6. Long-Term Stability:
   • Materials must maintain microstructural stability during long-term high-temperature operation, avoiding brittle phase formation (e.g., σ phase) or grain growth.

3. Manufacturing Process

The manufacturing process for 700℃ USC boiler pipes is critical to ensuring material performance. Key steps include:

• Seamless Manufacturing: Hot rolling or cold drawing ensures defect-free pipes without weld imperfections.
• Heat Treatment:
  • Nickel-Based Alloys: Solution annealing (1100–1200℃) followed by aging to optimize precipitate phases (e.g., γ’ phase).
  • Austenitic Stainless Steels: Solution treatment (1050–1150℃) to prevent intergranular corrosion.
  • Ferritic/Martensitic Steels: Normalizing (1050–1100℃) and tempering (750–800℃) to stabilize the martensitic structure.
• Surface Treatment: Shot blasting or pickling to remove oxide scale and enhance corrosion resistance.
• Quality Control:
  • Chemical Composition Analysis: Ensures compliance with Cr, Ni, Mo, and other element specifications.
  • Mechanical Testing: Includes high-temperature tensile, creep, and fatigue tests.
  • Non-Destructive Testing (NDT): Ultrasonic and radiographic testing to detect internal defects.
  • High-Temperature Corrosion Testing: Simulates coal ash and steam environments to verify corrosion resistance.
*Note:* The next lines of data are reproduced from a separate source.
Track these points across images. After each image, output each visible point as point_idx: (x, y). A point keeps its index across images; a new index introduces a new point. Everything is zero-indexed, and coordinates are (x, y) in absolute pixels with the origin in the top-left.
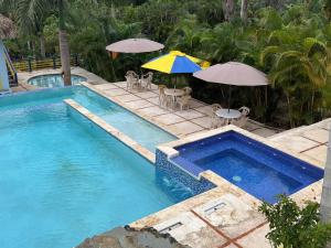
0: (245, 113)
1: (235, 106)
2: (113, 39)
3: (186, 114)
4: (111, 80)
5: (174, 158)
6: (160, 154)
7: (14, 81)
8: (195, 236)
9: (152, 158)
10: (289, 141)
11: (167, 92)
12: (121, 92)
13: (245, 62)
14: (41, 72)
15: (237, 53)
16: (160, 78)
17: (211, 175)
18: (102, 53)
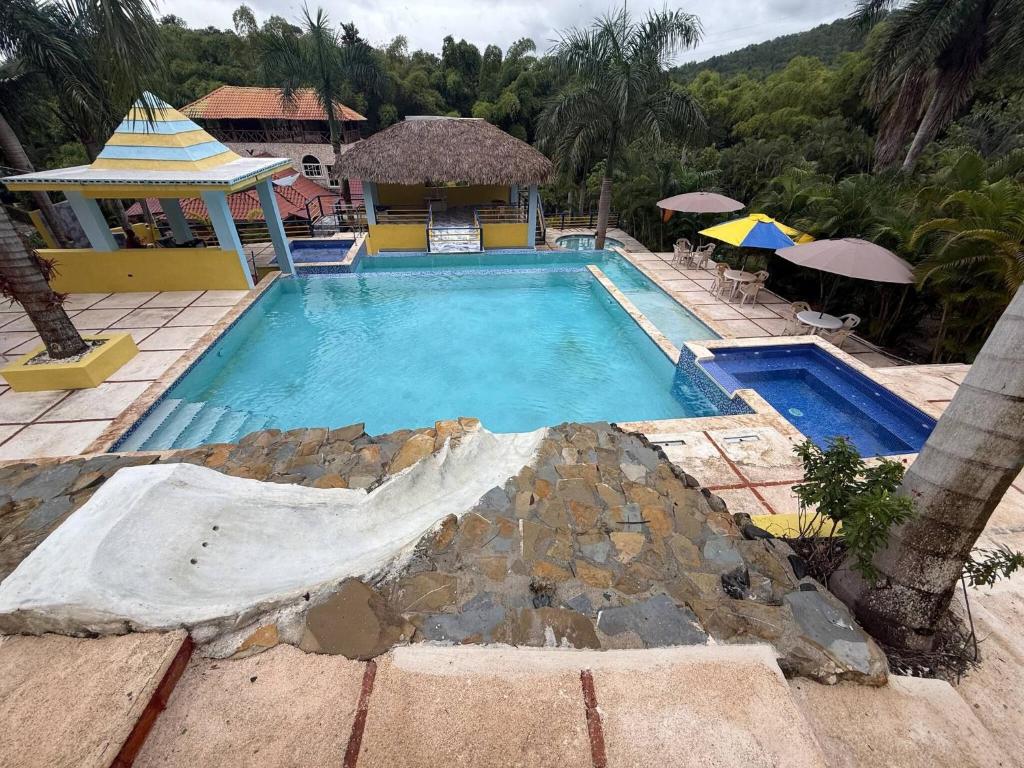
0: (850, 323)
1: (836, 311)
2: (671, 192)
3: (748, 310)
4: (654, 250)
5: (705, 362)
6: (688, 353)
7: (541, 239)
8: (698, 462)
9: (675, 356)
10: (916, 380)
11: (728, 274)
12: (664, 266)
13: (879, 242)
14: (573, 232)
15: (869, 226)
16: (724, 254)
17: (752, 397)
18: (652, 211)
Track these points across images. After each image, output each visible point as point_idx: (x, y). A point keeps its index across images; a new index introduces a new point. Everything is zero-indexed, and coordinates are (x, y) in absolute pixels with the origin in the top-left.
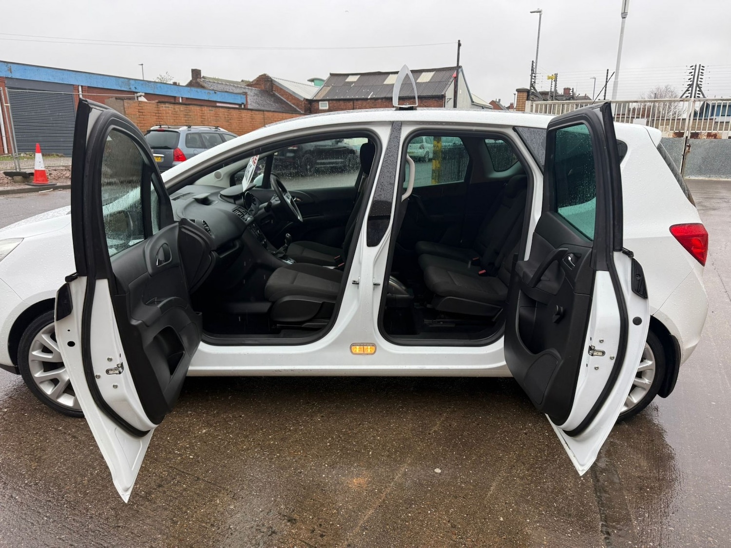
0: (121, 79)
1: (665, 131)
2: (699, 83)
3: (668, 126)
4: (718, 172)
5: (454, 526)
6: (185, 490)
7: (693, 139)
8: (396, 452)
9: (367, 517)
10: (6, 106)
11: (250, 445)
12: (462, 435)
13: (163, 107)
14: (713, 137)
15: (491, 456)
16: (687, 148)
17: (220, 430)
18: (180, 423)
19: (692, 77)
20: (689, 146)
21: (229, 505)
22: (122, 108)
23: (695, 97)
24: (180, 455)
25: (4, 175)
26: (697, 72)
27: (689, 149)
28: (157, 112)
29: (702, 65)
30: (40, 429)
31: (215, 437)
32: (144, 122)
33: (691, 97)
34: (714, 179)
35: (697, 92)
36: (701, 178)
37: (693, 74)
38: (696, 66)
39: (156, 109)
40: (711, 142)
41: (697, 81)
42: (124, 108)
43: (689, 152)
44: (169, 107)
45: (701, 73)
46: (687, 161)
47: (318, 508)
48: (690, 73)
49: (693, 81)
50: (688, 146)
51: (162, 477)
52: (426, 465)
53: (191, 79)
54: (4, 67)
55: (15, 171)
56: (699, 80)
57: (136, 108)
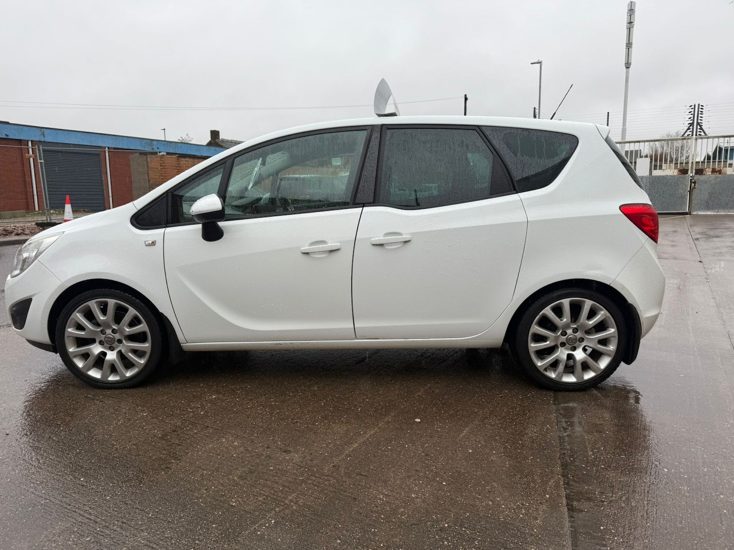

4. Typical Application Cases

• European AD700 Project: Utilized Inconel 617 and Inconel 740H for superheaters and reheaters in 700℃ USC boilers, demonstrating long-term stability.
• Japan A-USC Program: Employed HR3C and Super 304H for superheaters, combined with P92 for lower-temperature zones, achieving high efficiency and low emissions.
• China USC Power Plants: Some plants use HR3C and P92, with nickel-based alloys (e.g., Inconel 740H) gradually being adopted.

5. Conclusion

The design of 700℃ ultra-supercritical high-pressure boiler pipes primarily relies on the following materials:

• Nickel-Based Alloys (e.g., Inconel 740H, 617): Ideal for the highest temperature zones (≥700℃), offering the best creep and corrosion resistance but at a high cost.
• Advanced Austenitic Stainless Steels (e.g., Super 304H, HR3C): Suitable for 600–700℃ zones, providing a cost-effective balance with good oxidation resistance.
• High-Alloy Ferritic/Martensitic Steels (e.g., P91, P92): Used in zones below 650℃, cost-effective but limited in high-temperature performance.

Material selection should consider specific temperature, pressure, corrosion environment, and cost constraints. Rigorous manufacturing processes and quality control are essential to ensure pipe performance. Nickel-based alloys are the future trend for 700℃ and above USC boilers, while austenitic stainless steels and enhanced martensitic steels remain critical for transitional zones.